# Task prompt
Copy out the biographical passage on Elizabeth LaPensée word for word, from its first line through the end of the Education section.

# Excerpted passage
□ □ □ □ □
Elizabeth LaPensée is an assistant professor in the Departments of Media & Information and Writing, Rhetoric, & American Cultures at Michigan State University. She is of Irish, Anishinaabe, and Métis descent. She studies and creates video games, interactive digital media, animation, visual art, and comics to express Indigenous ways of knowing. Her mother is Grace Dillon, a professor at Portland State University.

Education 
LaPensée received her PhD from Simon Fraser University. Her dissertation was on the benefits of playing Survivance— a social impact game that uplifts storytelling, art, and self-determination as a pathway to healing from Indigenous historical trauma.
□ □ □ □ □
# Material supplied

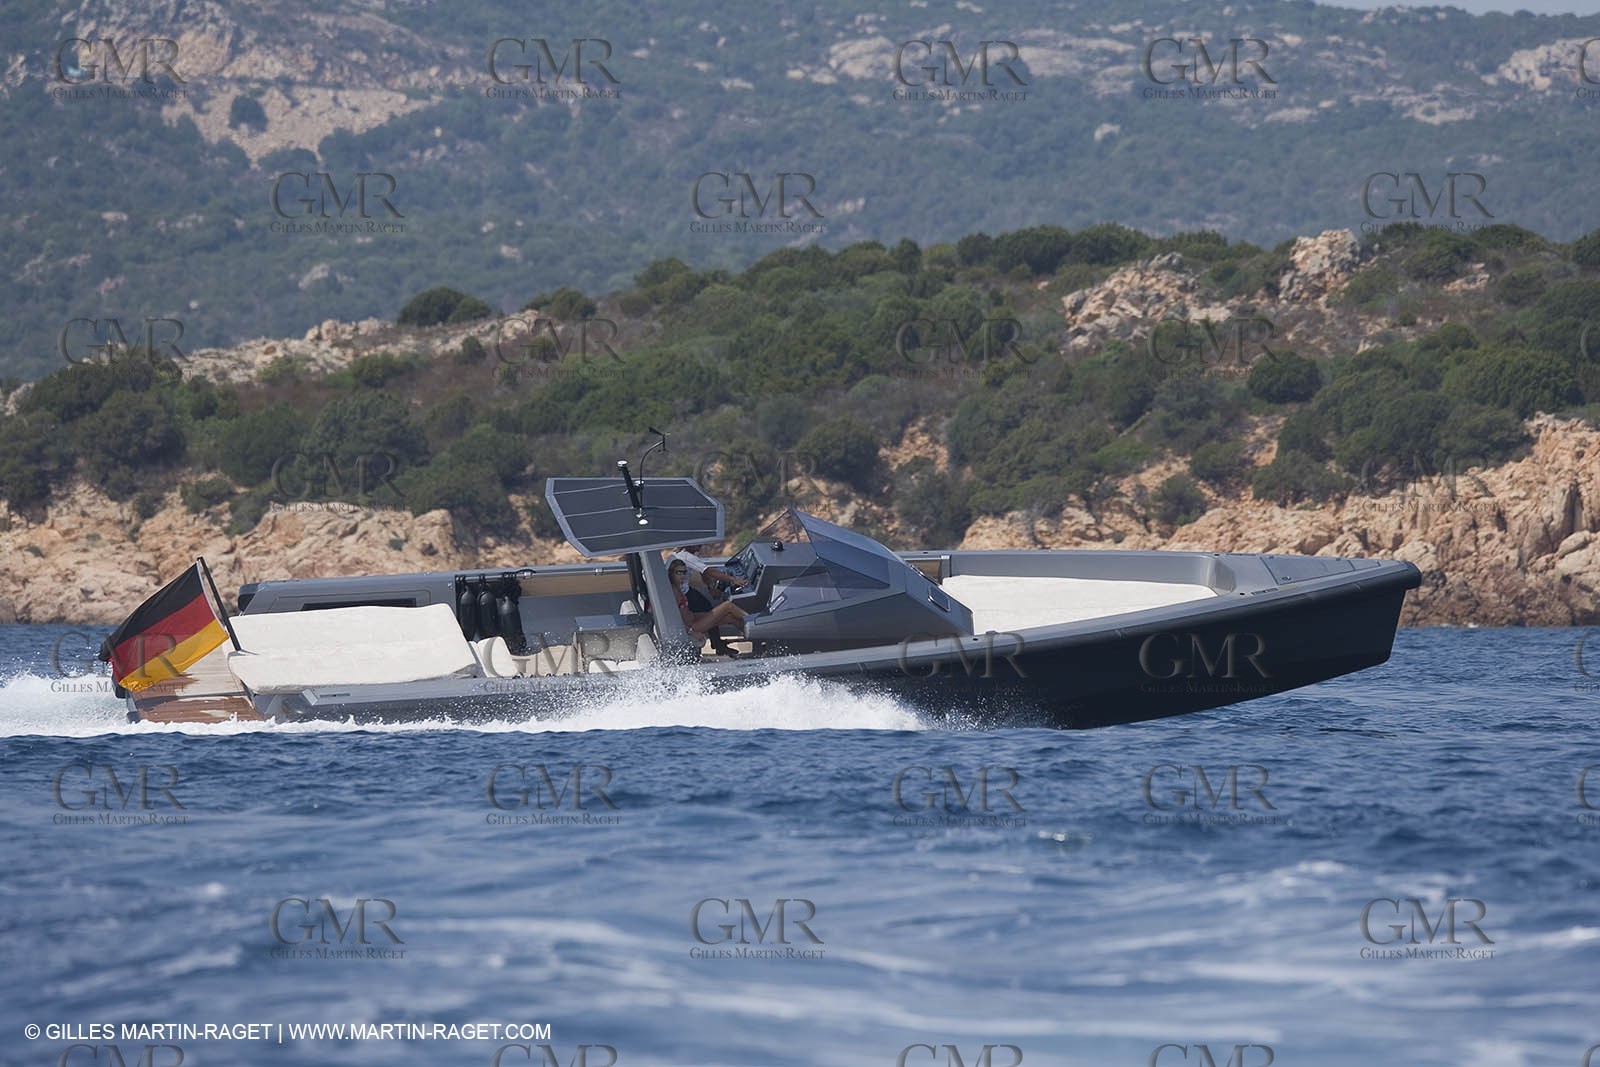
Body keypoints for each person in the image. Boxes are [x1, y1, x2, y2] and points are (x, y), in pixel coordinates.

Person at [667, 557, 748, 658]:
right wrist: (690, 631)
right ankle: (753, 622)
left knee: (730, 618)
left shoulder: (679, 587)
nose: (682, 575)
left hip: (694, 618)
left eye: (684, 572)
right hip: (693, 627)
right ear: (671, 573)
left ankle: (755, 636)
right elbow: (673, 618)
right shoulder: (673, 592)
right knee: (728, 606)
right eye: (679, 572)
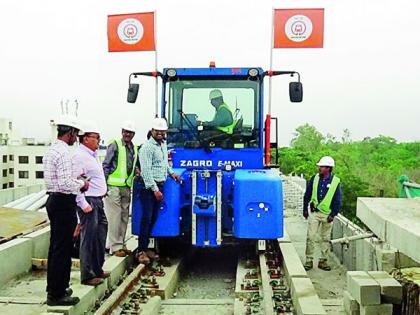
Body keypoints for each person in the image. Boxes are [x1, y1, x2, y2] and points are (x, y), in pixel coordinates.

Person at [43, 115, 89, 306]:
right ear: (70, 133)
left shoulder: (52, 150)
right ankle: (57, 294)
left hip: (54, 200)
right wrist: (82, 183)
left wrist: (75, 179)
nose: (76, 138)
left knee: (56, 248)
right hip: (63, 203)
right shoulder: (64, 153)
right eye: (75, 134)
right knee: (62, 249)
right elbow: (64, 183)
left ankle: (56, 287)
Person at [137, 118, 180, 264]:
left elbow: (163, 163)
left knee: (153, 218)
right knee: (146, 218)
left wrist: (172, 173)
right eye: (158, 131)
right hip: (149, 188)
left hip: (159, 185)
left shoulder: (162, 145)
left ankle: (146, 247)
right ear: (152, 131)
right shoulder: (147, 148)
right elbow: (146, 171)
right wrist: (155, 190)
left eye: (163, 131)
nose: (160, 134)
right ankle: (141, 250)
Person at [73, 121, 109, 286]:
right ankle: (87, 275)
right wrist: (82, 204)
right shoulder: (79, 156)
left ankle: (97, 268)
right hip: (88, 200)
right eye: (96, 137)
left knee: (100, 234)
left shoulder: (92, 156)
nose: (98, 140)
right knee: (88, 238)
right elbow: (76, 182)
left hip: (98, 200)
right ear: (85, 139)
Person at [103, 120, 137, 257]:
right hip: (113, 187)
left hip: (126, 187)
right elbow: (105, 165)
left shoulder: (134, 148)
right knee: (114, 217)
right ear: (122, 132)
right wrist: (104, 185)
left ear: (133, 134)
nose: (127, 134)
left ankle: (121, 244)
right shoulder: (115, 145)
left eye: (129, 132)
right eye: (125, 132)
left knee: (124, 217)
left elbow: (132, 166)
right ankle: (115, 247)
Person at [303, 156, 342, 271]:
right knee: (311, 237)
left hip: (327, 215)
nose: (319, 168)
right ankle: (309, 260)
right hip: (314, 213)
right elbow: (307, 194)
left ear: (328, 168)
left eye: (322, 166)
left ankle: (323, 260)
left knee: (325, 238)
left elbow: (337, 199)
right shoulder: (314, 178)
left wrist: (333, 214)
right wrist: (305, 209)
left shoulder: (335, 182)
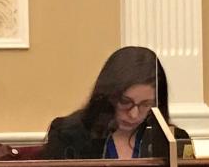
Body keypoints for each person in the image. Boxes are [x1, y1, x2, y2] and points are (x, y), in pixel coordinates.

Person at [41, 46, 189, 160]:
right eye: (125, 102)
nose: (134, 114)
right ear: (108, 96)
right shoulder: (68, 135)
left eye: (145, 104)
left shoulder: (173, 140)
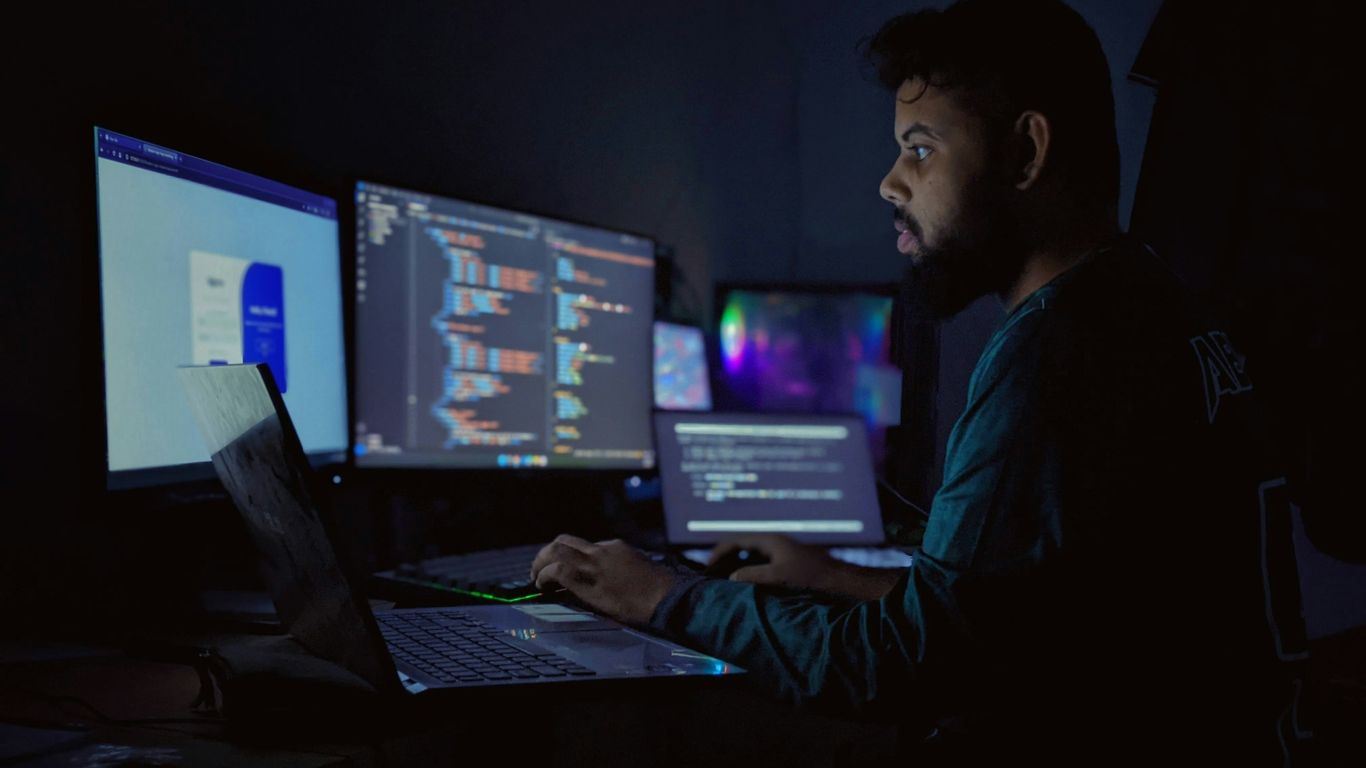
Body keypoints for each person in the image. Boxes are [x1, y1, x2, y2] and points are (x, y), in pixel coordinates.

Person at [531, 0, 1309, 763]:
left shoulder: (1061, 350)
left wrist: (661, 596)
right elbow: (1030, 616)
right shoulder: (1150, 301)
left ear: (1026, 153)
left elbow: (905, 667)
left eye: (922, 148)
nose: (890, 183)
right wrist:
□ □ □ □ □
# Solution to this exercise
Elizabeth LaPensée is an assistant professor in the Departments of Media & Information and Writing, Rhetoric, & American Cultures at Michigan State University. She is of Irish, Anishinaabe, and Métis descent. She studies and creates video games, interactive digital media, animation, visual art, and comics to express Indigenous ways of knowing. Her mother is Grace Dillon, a professor at Portland State University.

Education 
LaPensée received her PhD from Simon Fraser University. Her dissertation was on the benefits of playing Survivance— a social impact game that uplifts storytelling, art, and self-determination as a pathway to healing from Indigenous historical trauma.